Noyes, who maintains that the island owner has the right to use the causeway, told the commission that Town Engineer Becky Curran has asked for a legal opinion on whether the causeway can be used to transport construction equipment and service his boats.
“I have no intention of having a busy highway to the island,” Noyes said. He said the use of the causeway would be infrequent.
Commission member Fred Sullivan questioned his plans for a boat yard when the island in very large storms could be eight feet under water.
“I don't see how you can realistically use that as a boat yard,” Sullivan told Noyes. “I wouldn't want a boat yard over there.”
Opponents remain skeptical about Noyes' long-range plans.
Several members of the audience were skeptical of Noyes' plans for the island. They pointed to the application's lack of specifics as suggestive that he has bigger plans for the island.
Frank McElroy, an attorney, said it is “astounding that none of the (commission's) questions were answered.”
Opponents have formed a group, called Friends of Little Harbor, and hired their own engineer, Curt Young, to provide expert advice on Noyes' proposal.
Young also complained about the lack of specifics in the proposal. And he questioned why Noyes and his engineer, Peter Ogren with Hayes Engineering, were using a 1986 survey of the island, rather than a current survey.
Noyes and Ogren repeatedly said that they are asking at this point only to repair the seawalls to “stabilize the island.” Any other plans for the island would have to be approved by federal, state and local agencies, they said.
Haug, telling the audience at one point that “my heart is with you,” questioned the need to “stabilize” the island. “Stabilization of the island is not a correct description of what you are doing. It is a misstatement,” the chairman said.
At the opening of the hearing, Haug told the audience which spilled out of the basement hearing room at the Mary Alley municipal building, that the commission is limited to acting only on the proposal to repair and rebuild the seawalls. The commission cannot consider legal or aesthetic issues, but would rule on the proposal based on the rules governing wetlands, he said.
The entire island is considered a wetlands resource area.
'Will common sense ever prevail?'
Noyes, who noted that the project would have to be approved by multiple agencies, became frustrated with the criticism of the project and of himself personally. He asked, “Will common sense ever prevail in any of this?”
After the meeting Noyes, who owns the Rockmore Floating Restaurant and the Hannah Glover, was upset at a comment by Brian Moriarty, who asked the commission if it would consider Noyes' history of disregarding legal orders. Haug said the commission has no authority to consider an applicant's personal history.
Several commission members questioned how the landing pad would be built and whether several large boulders would have to be removed, which would have to be approved by the commission. They also questioned whether several seawalls existed.
To resolve differences over the seawalls and the landing pad, the commission scheduled a second site visit to the island at 5 p.m. on May 17.

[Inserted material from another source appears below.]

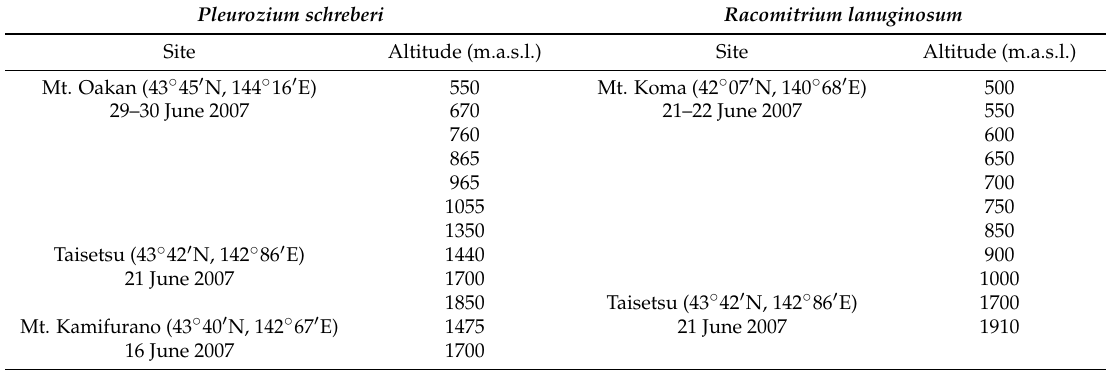
Table 4. Collection sites and time of collection for P. schreberi and R. lanuginosum from Hokkaido, northern Japan. m.a.s.l. = meters above sea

Several commission members and Curt Young with the Friends of Little Harbor will make the site visit.
At the end of last night's hearing, Noyes proposed to install a temporary wooden float and gangway to facilitate access to the island until the causeway issue is resolved.
He called the float “a friendly gesture.” But opponents objected, saying the float might hurt the lobster beds nearby.
The commission postponed ruling on that issue until its next meeting on June 9.